Mandar Deshpande    Medium    Archive    GitHub    Resume    About

GSoC - II

Hi Guys!

It really awesome to tell you that I passed the first evaluations :D

  • Due to the issues faced in using PIMS,and since usage of PIMS would involve wrapping as many python-based functions as possible to allow individual usage in Scilab (which would be impractical to maintain on a large scale), it was decided to follow a different approach : Jupyter server-client.

  • This approach would allow direct usage of native python scripts without wrapping it for Scilab conversion, just the returned objects need to be converted (Eg. numpy arrays)

Following are the important points of this approach:

  1. Its essential to know that, we are not planning to have an interactive python environment within Scilab, as it would be unfeasible to manage so many libraries and versions in an efficient manner

  2. Python scripts will be written outside Scilab interface, and would be called to work only when their outputs or trained machine learning models need to be used in Scilab context.

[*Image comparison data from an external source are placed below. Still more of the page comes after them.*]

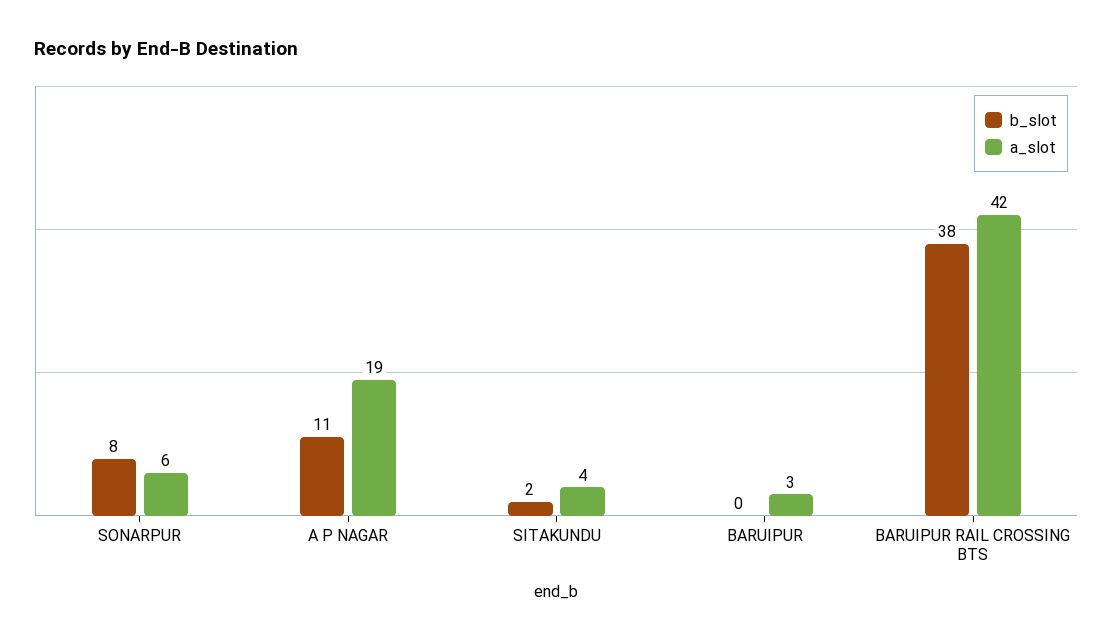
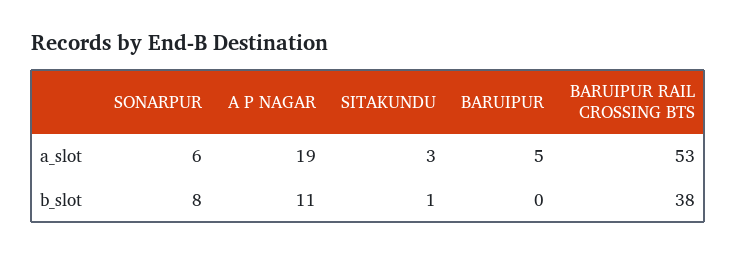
  {
    "b_slot": {
      "SONARPUR": 8,
      "A P NAGAR": 11,
-     "SITAKUNDU": 2,
+     "SITAKUNDU": 1,
      "BARUIPUR": 0,
      "BARUIPUR RAIL CROSSING BTS": 38
    },
    "a_slot": {
      "SONARPUR": 6,
      "A P NAGAR": 19,
-     "SITAKUNDU": 4,
+     "SITAKUNDU": 3,
-     "BARUIPUR": 3,
+     "BARUIPUR": 5,
-     "BARUIPUR RAIL CROSSING BTS": 42
+     "BARUIPUR RAIL CROSSING BTS": 53
    }
  }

  3. This would involve the following steps
    • Writing the required machine learning script and saving it as a ‘.py’ file.
    • Sending the ml script created to the python kernel running on jupyter server.
    • Once execution completes, passing back the python objects like regression model to Scilab and converting it to Scilab context.
    • This converted object can then be used for solving any required operation through Scilab like a differential equation.
  4. Two major parts of this approach are :

    [1] Passing the python script file to the jupyter server, and/or letting the python kernel to know where this file exists

    [2] Conversion of python objects to Scilab compatible form

Part [1] involves, passing the path of the script file to the jupyter server so that the python kernel can execute it. This can be achieved through python code for transferring/copying the script file to python kernel path.

Even if we decide to follow the PIMS approach or continue working on this jupyter server method, we would be required to handle part [2].


An illustration of Jupyter-Client Approach for machine learning in Scilab

  • With detailed discussions with Philippe Saade, it was decided first to have the coefficient arrays from the trained model to be transferred to Scilab side as matrices. Once converted, the coefficient matrix can be used for predicting test values or solving other Scilab operations like differential equation.

  • I took a simple linear regression example, trained the model on both Scilab side (using PIMS) and on python side.

  • Used matplotlib to plot prediction vs input data on python side; and used the coefficient matrix on Scilab side to make a similar plot, using a user-defined ‘predict’ method for linear_model.

  • I compared the two plots on both python and scikit-learn side, and they exactly the same. Find the attached images below:

Comparison of prediction results on Python and Scilab side

  • There are issues related to network port declaration currently with the Jupyter_client. Working along Simon Marchetto too resolve them.